Per gli esponenti della destra serba, per gli estremisti e per i nazionalisti, Handke è un cavaliere che lotta con l’obiettivo di ottenere “giustizia per i serbi”. I viaggi di Handke attraverso gli etnicamente omogenei territori serbi hanno solo contribuito a rendere più consolidata questa convinzione. Questa sorta di ‘Ulisse dei Balcani’ è alla ricerca delle sue antiche e inviolate radici, con le sue scoperte che si rivelano tuttavia diverse dalle attese.

Appare incontestabile il fatto che la descrizione dei contadini serbi tratteggiata da Handke nei suoi libri Un viaggio invernale lungo i fiumi Danubio, Save, Morava e Drina* (Einaudi, 1996) e Giustizia per la Serbia (Einaudi, 1996) mette in mostra sensazioni anti-globalizzazione fortemente romantiche. Tuttavia, le immagini bucoliche proposte da Handke fanno eco all’etno-letteratura serba della fine degli anni Ottanta molto più di quanto non faccia la retorica tradizionale dei politici serbi.

Il dibattito su Handke appare concentrarsi più sulla strana relazione tra il “populismo dell’Est” e i critici intellettuali dell’occidente che su Handke stesso. Negli stati ex-comunisti la gente è sempre stata più disillusa, perdendo la propria fiducia in quegli ideali che hanno spronato la loro lotta contro le dittature e i sistemi autoritari basati su un unico partito. Gli intellettuali occidentali, anti-conformisti e contrari all’autoritarismo, criticano quello stesso regime da un diverso punto di vista. L’incontro tra gli intellettuali occidentali critici e i populisti dei Balcani è una trappola.

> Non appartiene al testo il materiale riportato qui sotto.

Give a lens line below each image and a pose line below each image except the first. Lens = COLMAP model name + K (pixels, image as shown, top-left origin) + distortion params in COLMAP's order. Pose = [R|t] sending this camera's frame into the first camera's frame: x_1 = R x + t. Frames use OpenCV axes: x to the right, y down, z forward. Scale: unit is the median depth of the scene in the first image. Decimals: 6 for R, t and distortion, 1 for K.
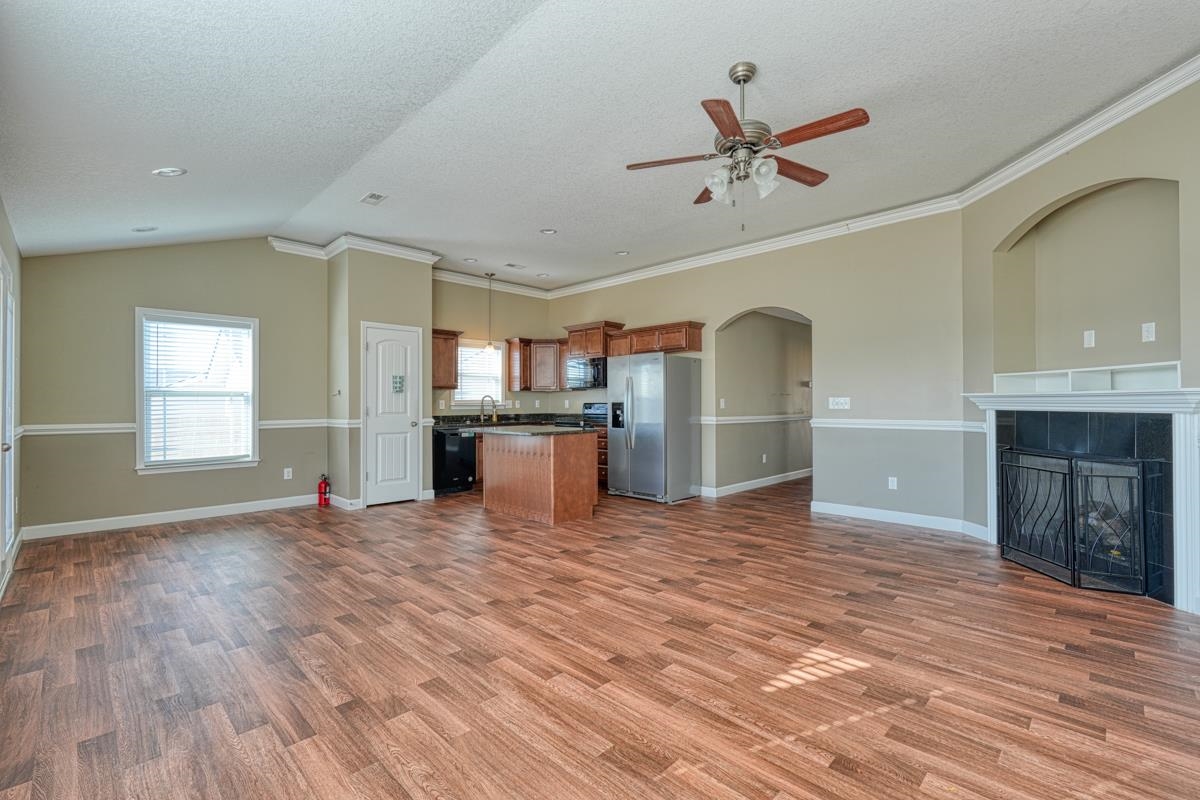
lens RADIAL K [[524.7, 0, 603.7], [0, 524.7, 403.0], [0, 0, 1]] dist [0.002929, 0.000075]
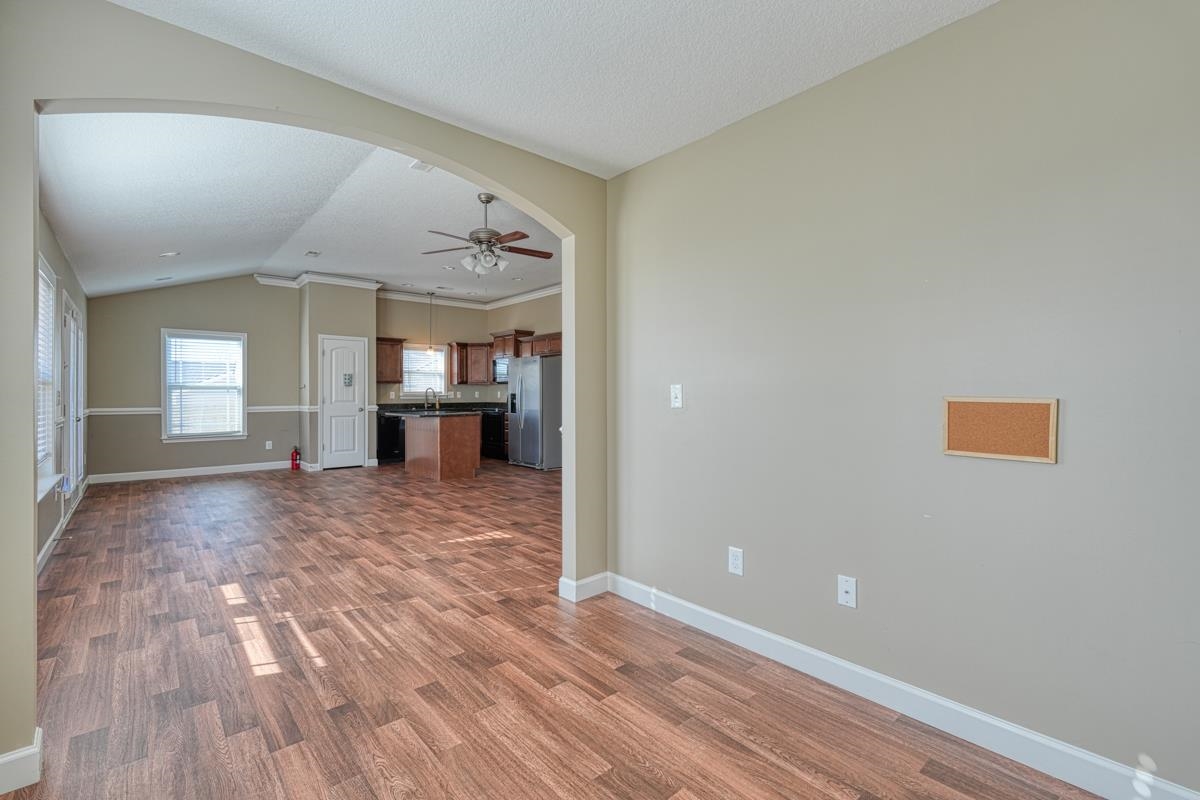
lens RADIAL K [[524.7, 0, 600.8], [0, 524.7, 396.5], [0, 0, 1]] dist [0.002929, 0.000075]
pose [[0.997615, 0.001661, -0.069004, 0.361779], [-0.001290, 0.999984, 0.005426, -0.001668], [0.069012, -0.005324, 0.997602, -0.314127]]
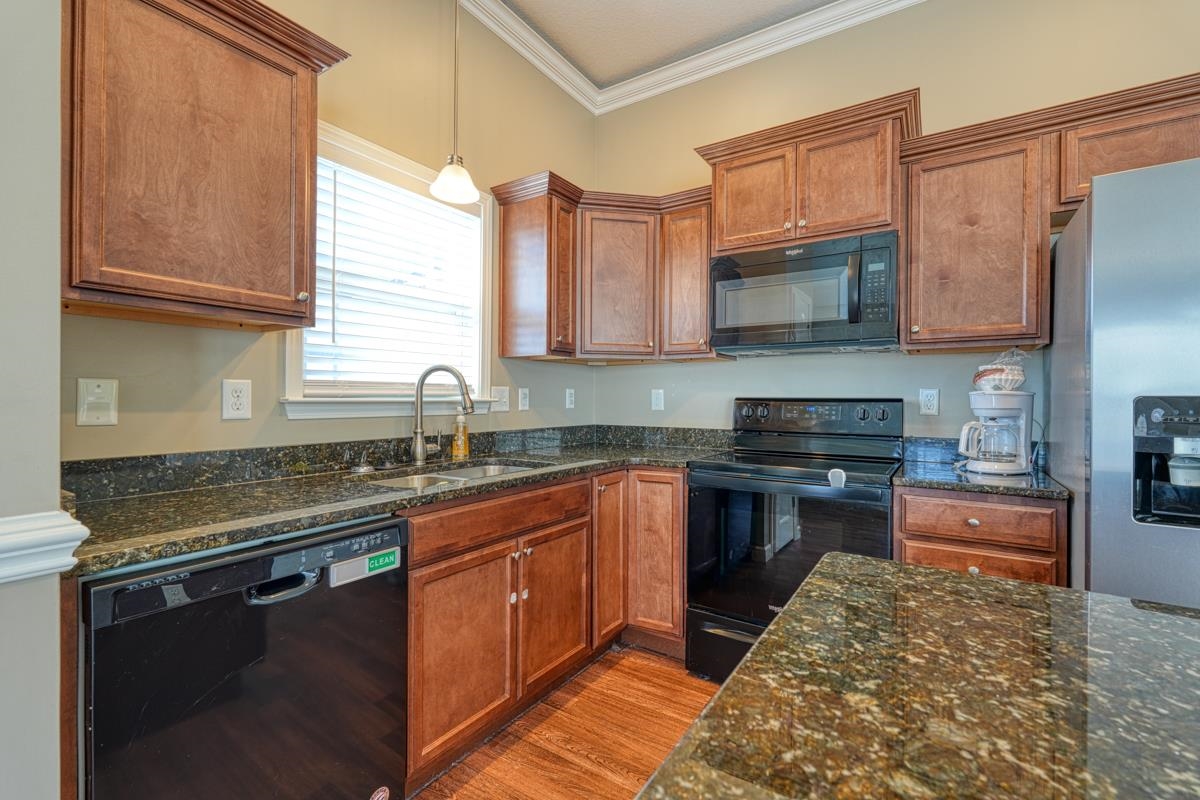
lens RADIAL K [[524.7, 0, 605.3], [0, 524.7, 401.2], [0, 0, 1]] dist [0.002929, 0.000075]
pose [[0.980402, 0.008904, 0.196807, -0.247059], [-0.009670, 0.999949, 0.002931, 0.002630], [-0.196771, -0.004777, 0.980438, 0.928540]]
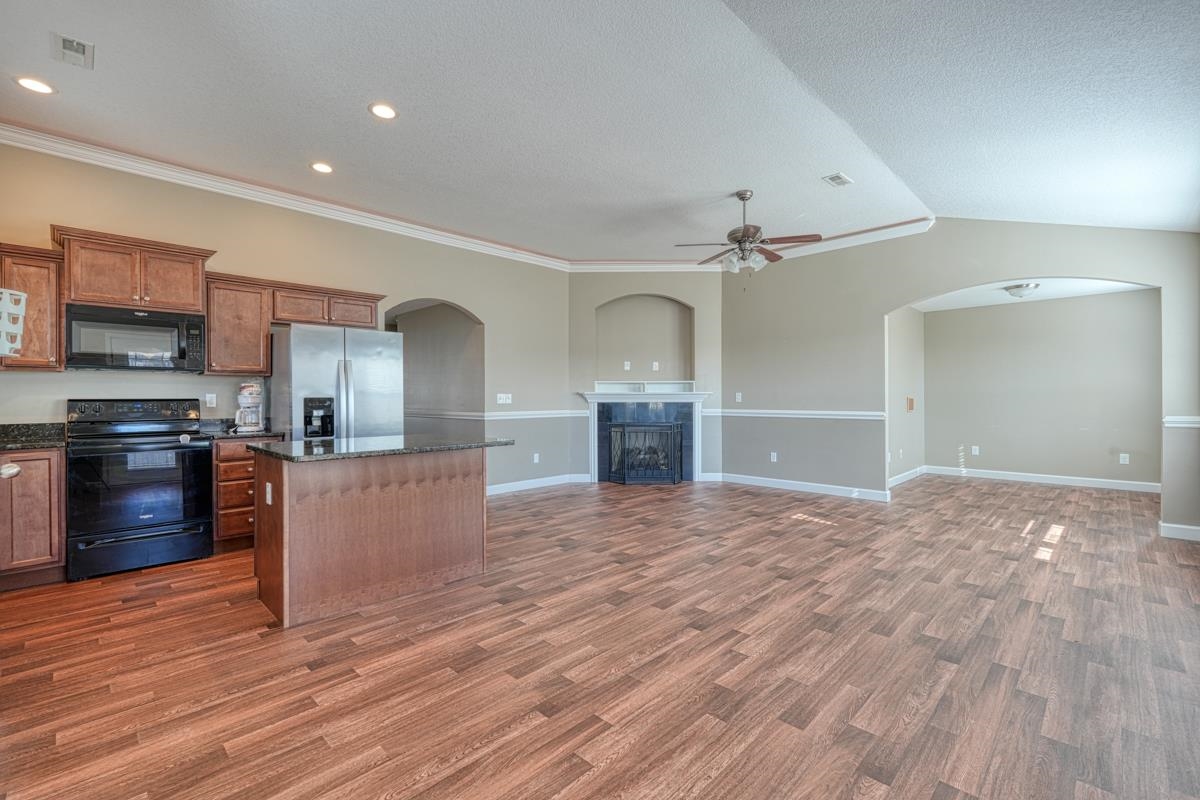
lens RADIAL K [[524.7, 0, 601.6], [0, 524.7, 388.0], [0, 0, 1]] dist [0.002929, 0.000075]
pose [[-0.002052, 0.022697, 0.999740, -0.673861], [0.007448, 0.999715, -0.022681, 0.005037], [-0.999970, 0.007399, -0.002220, 0.713557]]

La relazione per il momento appare limitata ma, di fronte al crescente fondamentalismo islamico e al successo dei partiti populisti di destra negli Stati europei, la sinistra occidentale deve cerca nuovi alleati.

* Titolo originale: Eine winterliche Reise zu den Flüssen Donau, Save, Morawa und Drina.

** Titolo originale: Gerechtigkeit für Serbien.

Versione originale dell'articolo in ungherese. Si ringrazia Lóránt Havas per la traduzione ungherese-inglese.